The preclinical phase of drug discovery is the longest stage in the R&D lifecycle, taking up to six years and accounting for over 40% of total drug development costs. To reduce the billions of dollars spent on preclinical drug development, faster and more efficient R&D workflows must be prioritized across the industry. So it's no wonder that pharmaceutical and biotech companies are turning to machine learning (ML) to revolutionize R&D and AI to generate and validate their small molecule drug discovery pipelines.
Research institutions that have successfully adopted AI are already gaining a competitive advantage. Evidence is emerging that these organizations can get through the preclinical stage faster and cheaper than traditional approaches, saving about 30% in time and cost. The approach is already gaining traction: one study by the Boston Consulting Group found that biotech companies that have adopted an AI-first approach “have more than 150 small molecule drugs in exploration, with more than 15 already in clinical trials.”
Predictive AI is one AI approach currently being explored by many pharmaceutical and biotech companies. Here are five steps research leaders can follow to achieve success.
Before investing in predictive AI, research leaders need to define the problem, or use case, they want to address. Typically, predictive AI is best used for discrete tasks and processes where measurable, tangible benefits can be achieved. Examples of predictive AI use cases in early drug discovery include predicting 3D structures of proteins, relationships between molecules based on chemical structure, and drug-target interactions.
In small molecule discovery, predictive retrosynthesis combines high-quality reaction data with AI to find structural or chemical patterns that correlate with the properties of specific compounds, accelerating the planning of the synthesis of novel molecular entities. The potential advantages of predictive retrosynthesis over traditional approaches are significant, generating pathways for novel compounds in minutes instead of weeks.
The nuances of research questions in drug discovery demand a level of accuracy that requires high-quality, validated training data. Without accurate, high-quality data, researchers cannot have confidence in the results of predictive AI. To make predictive models work, researchers need to include data from multiple sources in addition to their in-house data. This typically includes data from the scientific literature as well as other databases that contain patent data, regulatory data, clinical trial data, safety data, and patient record data.
For example, predictive AI chemistry models require a wide range of chemistry inputs, including published literature as well as proprietary data and data from failed reactions. Predictive models that are fine-tuned using incomplete data can produce inferior results where shortcomings are not immediately identified, leading to costly incorrect decisions.
Once data is captured, it needs to be structured to effectively leverage predictive AI. Much of the data R&D organizations collect is not AI-ready. Datasets are siloed and stored in various formats with poor metadata, making them difficult to retrieve and use in predictive AI models. Applying ontologies to standardize and structure datasets is a critical step.
An ontology is a human-generated, machine-readable description of a category. It standardizes data based on an agreed-upon vocabulary, providing a common language across an organization. The vocabulary can include industry-recognized concepts and terms, as well as organization-specific terms, such as product names. Ontologies define semantic relationships with other classes and capture synonyms. This is essential when there are multiple ways to describe the same entity in scientific literature or other datasets. For example, genes PSEN1 Also called 1 peso or Presenilin-1.
To extract insights, datasets need to be enriched and annotated. Semantic enrichment is a key step in unlocking the full potential of your data, structured and unstructured, public and proprietary datasets. Annotating, tagging and adding metadata transforms text into clean, contextualized data free of ambiguity and synonyms. Use text analytics to extract keywords, concepts and terms for predictive models and harmonize synonyms to improve accuracy.

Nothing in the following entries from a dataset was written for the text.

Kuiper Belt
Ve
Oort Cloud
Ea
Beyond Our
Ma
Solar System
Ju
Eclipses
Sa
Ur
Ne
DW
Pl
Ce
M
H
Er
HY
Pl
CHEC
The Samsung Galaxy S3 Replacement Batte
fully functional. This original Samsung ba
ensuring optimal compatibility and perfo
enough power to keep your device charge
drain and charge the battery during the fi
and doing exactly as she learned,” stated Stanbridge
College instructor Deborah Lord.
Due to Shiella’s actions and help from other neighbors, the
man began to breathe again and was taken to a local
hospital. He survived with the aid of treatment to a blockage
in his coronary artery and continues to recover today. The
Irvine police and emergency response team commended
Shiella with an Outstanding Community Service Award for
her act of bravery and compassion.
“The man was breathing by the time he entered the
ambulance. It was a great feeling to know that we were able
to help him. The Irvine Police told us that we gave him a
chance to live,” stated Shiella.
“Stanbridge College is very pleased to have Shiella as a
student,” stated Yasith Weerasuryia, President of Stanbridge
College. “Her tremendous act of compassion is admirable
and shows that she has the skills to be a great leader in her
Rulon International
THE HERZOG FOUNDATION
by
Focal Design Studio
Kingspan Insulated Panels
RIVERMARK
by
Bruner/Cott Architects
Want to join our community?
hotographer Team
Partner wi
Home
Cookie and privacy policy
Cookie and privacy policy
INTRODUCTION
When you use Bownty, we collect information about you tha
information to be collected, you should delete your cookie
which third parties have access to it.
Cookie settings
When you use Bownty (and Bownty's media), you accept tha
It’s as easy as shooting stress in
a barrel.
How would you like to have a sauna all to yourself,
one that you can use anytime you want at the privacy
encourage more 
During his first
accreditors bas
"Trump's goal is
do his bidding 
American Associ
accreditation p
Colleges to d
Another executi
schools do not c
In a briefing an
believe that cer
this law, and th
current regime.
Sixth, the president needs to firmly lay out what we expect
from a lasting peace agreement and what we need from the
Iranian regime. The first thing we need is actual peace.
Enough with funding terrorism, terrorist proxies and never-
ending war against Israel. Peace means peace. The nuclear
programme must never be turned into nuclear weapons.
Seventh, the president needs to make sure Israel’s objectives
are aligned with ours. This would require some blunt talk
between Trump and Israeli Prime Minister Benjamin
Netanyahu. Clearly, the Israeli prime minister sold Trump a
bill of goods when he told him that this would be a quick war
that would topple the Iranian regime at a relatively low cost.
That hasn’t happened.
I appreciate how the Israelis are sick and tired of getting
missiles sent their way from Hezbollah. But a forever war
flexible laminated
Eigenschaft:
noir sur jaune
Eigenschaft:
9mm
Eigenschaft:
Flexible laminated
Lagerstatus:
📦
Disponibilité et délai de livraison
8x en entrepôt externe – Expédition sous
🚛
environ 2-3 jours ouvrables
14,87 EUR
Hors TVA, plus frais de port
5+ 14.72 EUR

Data harmonization is especially important when using databases from multiple sources, as technical terms and abbreviations are common. For example, sophisticated semantic enrichment software can identify and extract related terms and patterns in text, harmonizing synonyms such as “heart attack” and “myocardial infarction” so that they are identified as the same entity by predictive models. This eliminates “noise” and ensures that predictive AI models are powered by high-quality, enriched data.
Structuring data for predictive AI through ontologies and applying semantic enrichment techniques is a highly specialized task that requires expert understanding of the domain being studied. While general-purpose AI models developed by tech companies are useful in a wide range of fields such as marketing and operations, scientific research comes with a set of niche challenges that require domain expertise.
Currently, few biopharmaceutical companies have the right mix of skills required for a task such as creating an ontology in-house. And while their researchers may be scientific domain experts, they lack the necessary technical capabilities. Data scientists are best positioned to solve this challenge because they combine technology skills with scientific domain expertise. They can understand the context of the question being asked in relation to the data available. Furthermore, they can build ontologies and vocabularies to ensure that predictive AI models return appropriate results and that important data is not overlooked.
The world agrees that AI will revolutionize every industry. For those involved in preclinical drug discovery, the opportunities are enormous, but so are the challenges. To accelerate the discovery of medicines to meet the medical needs of patients around the world, pharmaceutical and biotech companies must bring together data, technology, and expertise. When these elements come together, AI can become a valuable support tool for researchers and usher in a new era of drug discovery.